Get a Head Start on Your Child’s RESP
An RESP may not be top of mind when your child is born, but it should be. You can start contributing to your child’s RESP in the year they are born and the years that follow. By contributing $2,500 per year, you’ll maximize the gains and accumulate the most amount of money to help cover the rising cost of post-secondary education.
But not everyone can afford to contribute to an RESP right off the bat. Early years in your child’s life are precious but can also be expensive. If you don’t anticipate having enough money to contribute, why not ask family and friends for money to contribute towards your child’s RESP as a gift and get a head start? By getting in the habit of maximizing your child’s education, your child will be well on their way to a fully paid-for post-secondary education.
Review Your Family’s Insurance Needs
A major life event like the birth of a child is the perfect time to assess your insurance needs. Start by taking the time to review the insurance you already have. If you work for an employer, you likely have life and disability insurance, but is it enough? What if something were to happen to your partner or you, or both? Would your child be financially taken care of? Let’s be frank – life insurance isn’t the easiest thing to understand, so it might be wise to get a second opinion from an independent insurance broker to see if you would be wise to purchase more protection.
Look at Your Family’s Housing Needs
Also, consider your family’s housing situation. Do you have enough room? If not, you’ll want to plan for moving to a bigger property. That’s when it makes sense to speak with a trusted mortgage broker.
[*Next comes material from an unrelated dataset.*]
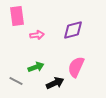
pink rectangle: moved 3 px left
If your partner or you are planning to go on maternity or paternity leave, you might want to consider moving to a new property beforehand, as some lenders won’t count your full salary while away from work. By working with a mortgage broker who knows his stuff, he can help find the lender that works with your financial situation.
Update Your Will
The vast majority of Canadians know that they need a will, yet only about half of us have one. Life is full of surprises. You could get a job promotion, decide to travel the world or suddenly pass away. You never know. If it’s the last one, you’ll want to make sure your loved ones, especially your new child, is financially taken care of. Besides life insurance, the best way to do that is a will. Make an appointment with a lawyer to draft a will when your child is on the way.